While the chairwoman of the Arizona Republican Party was obtaining a court order to inspect 100 of the 1.9 million envelopes which contained early ballots, several speakers were at a public hearing with President Donald Trump’s campaign attorneys and nearly a dozen legislators expressing concerns for the integrity of the general election.
Judge Randall Warner ruled GOP chair Kelli Ward may have an expert review voter signatures of a randomly selected .005263 percent of the envelopes received by the Maricopa County Recorder’s Office. Then on Thursday, Ward’s attorney will report whether any sign of irregularities was found with how voter signatures on those envelopes were verified by county officials.
It’s unclear what statistical value such a small sampling will hold given there is no way to know what votes were cast on the ballots inside those envelopes. But while Ward was in court, several Republican legislators heard unsworn statements from people who believe they have information which may prove voter fraud or other election misconduct took place in the recent general election.
Among those in attendance was Rudy Giuliani, who appeared on behalf of the Donald J. Trump campaign during the livestreamed event.
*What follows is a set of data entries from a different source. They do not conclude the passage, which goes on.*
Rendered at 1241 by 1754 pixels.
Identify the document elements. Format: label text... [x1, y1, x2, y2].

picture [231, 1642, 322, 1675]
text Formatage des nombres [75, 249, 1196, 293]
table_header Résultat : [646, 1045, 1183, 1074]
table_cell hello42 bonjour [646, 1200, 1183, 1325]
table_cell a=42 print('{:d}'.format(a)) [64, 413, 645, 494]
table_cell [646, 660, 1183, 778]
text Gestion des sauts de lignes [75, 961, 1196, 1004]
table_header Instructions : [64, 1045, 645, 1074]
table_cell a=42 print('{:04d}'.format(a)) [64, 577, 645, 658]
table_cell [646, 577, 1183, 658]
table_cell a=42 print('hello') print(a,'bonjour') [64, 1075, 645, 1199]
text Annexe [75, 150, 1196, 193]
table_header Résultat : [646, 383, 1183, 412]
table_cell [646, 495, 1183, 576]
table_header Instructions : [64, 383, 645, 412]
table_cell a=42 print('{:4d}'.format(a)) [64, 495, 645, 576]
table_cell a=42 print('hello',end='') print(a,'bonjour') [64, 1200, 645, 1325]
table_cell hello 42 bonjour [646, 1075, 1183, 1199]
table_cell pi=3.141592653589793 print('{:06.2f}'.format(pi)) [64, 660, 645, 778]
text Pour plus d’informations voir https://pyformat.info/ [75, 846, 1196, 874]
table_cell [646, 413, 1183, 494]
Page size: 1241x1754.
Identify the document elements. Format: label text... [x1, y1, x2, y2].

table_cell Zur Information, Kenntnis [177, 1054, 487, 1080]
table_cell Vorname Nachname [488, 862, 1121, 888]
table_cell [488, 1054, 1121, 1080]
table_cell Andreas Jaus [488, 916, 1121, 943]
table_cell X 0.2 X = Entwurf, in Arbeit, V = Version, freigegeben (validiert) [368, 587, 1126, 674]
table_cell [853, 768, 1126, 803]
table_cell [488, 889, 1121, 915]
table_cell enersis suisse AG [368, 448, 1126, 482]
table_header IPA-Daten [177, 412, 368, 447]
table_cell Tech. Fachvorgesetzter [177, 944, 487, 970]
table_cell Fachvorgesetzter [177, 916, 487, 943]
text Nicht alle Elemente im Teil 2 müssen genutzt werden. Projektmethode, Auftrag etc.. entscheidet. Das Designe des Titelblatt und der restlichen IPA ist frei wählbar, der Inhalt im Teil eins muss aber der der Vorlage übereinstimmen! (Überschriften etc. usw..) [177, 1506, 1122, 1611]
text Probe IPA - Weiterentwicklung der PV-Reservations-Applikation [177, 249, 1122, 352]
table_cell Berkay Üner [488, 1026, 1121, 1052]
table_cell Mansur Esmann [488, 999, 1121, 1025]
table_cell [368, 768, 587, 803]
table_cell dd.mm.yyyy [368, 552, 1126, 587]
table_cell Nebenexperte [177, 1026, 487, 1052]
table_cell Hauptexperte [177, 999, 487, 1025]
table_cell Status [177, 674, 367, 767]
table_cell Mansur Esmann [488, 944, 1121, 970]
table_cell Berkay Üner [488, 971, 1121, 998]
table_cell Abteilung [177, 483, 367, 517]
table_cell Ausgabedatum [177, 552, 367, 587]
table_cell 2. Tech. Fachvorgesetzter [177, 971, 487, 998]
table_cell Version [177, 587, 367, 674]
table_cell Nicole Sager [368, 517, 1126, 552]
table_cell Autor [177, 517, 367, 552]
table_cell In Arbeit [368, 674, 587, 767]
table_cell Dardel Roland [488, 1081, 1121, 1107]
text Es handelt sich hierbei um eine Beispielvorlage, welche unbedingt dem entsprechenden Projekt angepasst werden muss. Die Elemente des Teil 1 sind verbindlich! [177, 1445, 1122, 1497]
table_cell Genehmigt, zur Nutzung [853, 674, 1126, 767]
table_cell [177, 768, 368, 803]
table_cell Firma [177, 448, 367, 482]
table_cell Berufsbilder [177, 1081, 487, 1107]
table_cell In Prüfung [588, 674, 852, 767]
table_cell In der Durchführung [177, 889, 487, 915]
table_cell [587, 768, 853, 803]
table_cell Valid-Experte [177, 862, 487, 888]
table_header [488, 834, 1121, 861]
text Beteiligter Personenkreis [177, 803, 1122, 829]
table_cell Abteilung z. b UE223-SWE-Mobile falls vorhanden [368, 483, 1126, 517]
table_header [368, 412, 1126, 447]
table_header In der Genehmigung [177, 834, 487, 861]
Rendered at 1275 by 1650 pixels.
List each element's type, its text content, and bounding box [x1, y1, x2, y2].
Giuliani asked questions of several of the speakers and he called on Arizona’s legislators to block Arizona’s 11 electoral votes from being awarded to Joe Biden, even though the state’s certified election results show he beat Trump by about 11,000 votes.
“In your state, a lot of the fraud had to do with the mail-in system as it did in other places,” Giuliani said. “I don’t see how any decent honest person can let this happen.”
Among Giuliani’s accusations are that the voting system used in Maricopa County could have been easily hacked, and that he received an email from an unidentified person who alleged that Pima County’s voting software somehow gave each Democrat on the ballots thousands of extra votes.
Rep. David Cook (LD8) was more circumspect with his comments as he called on his fellow legislators to ask questions and seek answers.
“The information presented to members of the Legislature was breathtaking in detail and remarkable in terms of its implications for the 2020 election, as well as future elections here in Arizona,” Cook said. “I hope every member of the Legislature -regardless of their political affiliations or ideological leaning- takes the time to review the information and consider how best to proceed.”
After Monday’s hearing, Walt Blackman (LD6) called on House Speaker Rusty Bowers to call a special session “and fix this mess.”
Blackman and Cochise County Recorder David Stevens will cohost a meeting in December with all 15 elected county recorders and the 15 county elections directors to hear from the frontlines about what changes may be needed to the state’s election laws and the elections procedures manual.
Stevens, who served several years in the state legislature, spent much of the day listening to the conference. He is concerned that possible vulnerabilities in Maricopa County’s election system has reduced voter confidence statewide, which is why he supports putting Arizona’s 11 electoral votes on hold, at least temporarily.
“I am convinced now that there are enough regularities in the system to justify a machine tabulated recount of all of Maricopa ballots due to the seriousness of the allegations,” Stevens said, noting the process should take only a few days.
In the meantime, it would not be difficult for elections officials there to work with the Arizona Secretary of State’s Office and others to see if there is actual evidence of significant fraud.
“It’s not hard to find answers to the questions that came up,” Stevens said. “You just need the willpower to ask and look. Some of the answers would likely be quickly determine within a day or two.”
He even noted that it would be easy to determine if the tabulation software had been altered to take or add votes to a particular candidate.
“Take several ballots that only have Trump ovals filled out, and feed them through the machine,” Stevens said. “If votes are reported for Biden you have a problem somewhere.”
Meanwhile, as Ward reviews the 100 signed ballot envelopes, she can also look at images of 100 randomly selected duplicated ballots out of a pool of nearly 20,000.
Duplication is required when military members submit their votes via emails which are then transferred to a ballot for tabulation. In other instances, duplication is necessary when a ballot is damaged or for some reason cannot be properly read by a tabulation machine, so a new or duplicate ballot is created by human hands.
Ward’s goal, her attorney told the judge, was to see if there is evidence that the duplication process was improperly conducted.